Isn’t it romantic? Love is in the air when several Valentine’s Day specials come around. Friday, it’s “Be My Valentine, Charlie Brown,” followed by “A Charlie Brown Valentine” (SPOILER ALERT: Charlie doesn’t win the heart of the little red-haired girl in either show), airing at 7 p.m. on Ch. 27.
Then “The Bachelor” franchise goes global – and Olympic – with “The Bachelor Winter Games,” a four-part series bringing together singles from other countries and favorites from past seasons at a lodge in Vermont for some romance and friendly competition – in events including ice dancing and biathlon – where winners will get date cards. Will international love blossom? The games begin Tuesday and continue Thursday, Feb. 20, and wrap up Feb. 22; each show begins at 7 p.m. on Ch. 27.

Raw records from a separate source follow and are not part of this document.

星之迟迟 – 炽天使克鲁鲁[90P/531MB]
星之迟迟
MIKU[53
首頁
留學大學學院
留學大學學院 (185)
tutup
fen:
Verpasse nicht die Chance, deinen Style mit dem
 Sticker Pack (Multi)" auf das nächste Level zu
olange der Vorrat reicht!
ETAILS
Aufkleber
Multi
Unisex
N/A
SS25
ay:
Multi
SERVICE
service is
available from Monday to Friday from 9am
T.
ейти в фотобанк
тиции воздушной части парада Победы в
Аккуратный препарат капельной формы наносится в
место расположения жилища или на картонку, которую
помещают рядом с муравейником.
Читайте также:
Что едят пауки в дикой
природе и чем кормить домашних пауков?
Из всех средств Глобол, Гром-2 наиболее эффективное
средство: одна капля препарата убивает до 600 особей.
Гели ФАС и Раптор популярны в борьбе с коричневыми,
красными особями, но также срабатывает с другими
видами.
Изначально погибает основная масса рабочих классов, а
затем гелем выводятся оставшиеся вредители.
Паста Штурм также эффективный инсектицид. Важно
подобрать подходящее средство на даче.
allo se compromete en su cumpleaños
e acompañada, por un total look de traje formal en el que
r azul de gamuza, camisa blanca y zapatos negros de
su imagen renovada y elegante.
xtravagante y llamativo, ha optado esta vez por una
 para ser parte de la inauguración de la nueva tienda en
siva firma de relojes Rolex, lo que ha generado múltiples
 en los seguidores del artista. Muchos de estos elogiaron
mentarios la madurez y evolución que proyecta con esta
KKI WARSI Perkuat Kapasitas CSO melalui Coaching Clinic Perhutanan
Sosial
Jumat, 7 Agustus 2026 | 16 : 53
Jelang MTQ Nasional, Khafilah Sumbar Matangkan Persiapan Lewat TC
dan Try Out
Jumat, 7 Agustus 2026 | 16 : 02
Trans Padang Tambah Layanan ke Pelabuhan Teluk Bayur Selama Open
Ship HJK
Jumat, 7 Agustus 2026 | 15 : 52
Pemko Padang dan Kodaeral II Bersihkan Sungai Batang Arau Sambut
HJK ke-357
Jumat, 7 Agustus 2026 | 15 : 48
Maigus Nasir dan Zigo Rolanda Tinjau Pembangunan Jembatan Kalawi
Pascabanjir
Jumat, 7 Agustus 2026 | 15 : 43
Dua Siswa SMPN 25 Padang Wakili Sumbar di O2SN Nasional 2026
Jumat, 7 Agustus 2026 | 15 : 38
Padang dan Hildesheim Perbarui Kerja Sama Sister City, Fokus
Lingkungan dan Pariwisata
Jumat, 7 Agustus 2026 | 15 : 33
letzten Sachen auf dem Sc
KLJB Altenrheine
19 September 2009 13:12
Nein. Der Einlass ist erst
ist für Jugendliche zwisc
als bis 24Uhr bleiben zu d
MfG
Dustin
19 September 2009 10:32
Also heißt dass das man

And it’s all about the love – and laughs – with “Relationships Just for Laughs,” Wednesday on the CW. Comedians share their thoughts on the subject in these clips from various “Just for Laughs” festivals, held annually in Montreal. It’s followed by a countdown of “The Top 14 Greatest Valentine’s Day Movies of All Time”: Dean Cain counts ’em down (as ranked by Popstar magazines), reliving those heartfelt scenes of romance from the all-time greats: “Pretty Woman,” “Sleepless in Seattle,” “Love Actually,” “The Notebook,” and most likely 10 more. The love-fest begins at 7 p.m. on Ch. 15.2.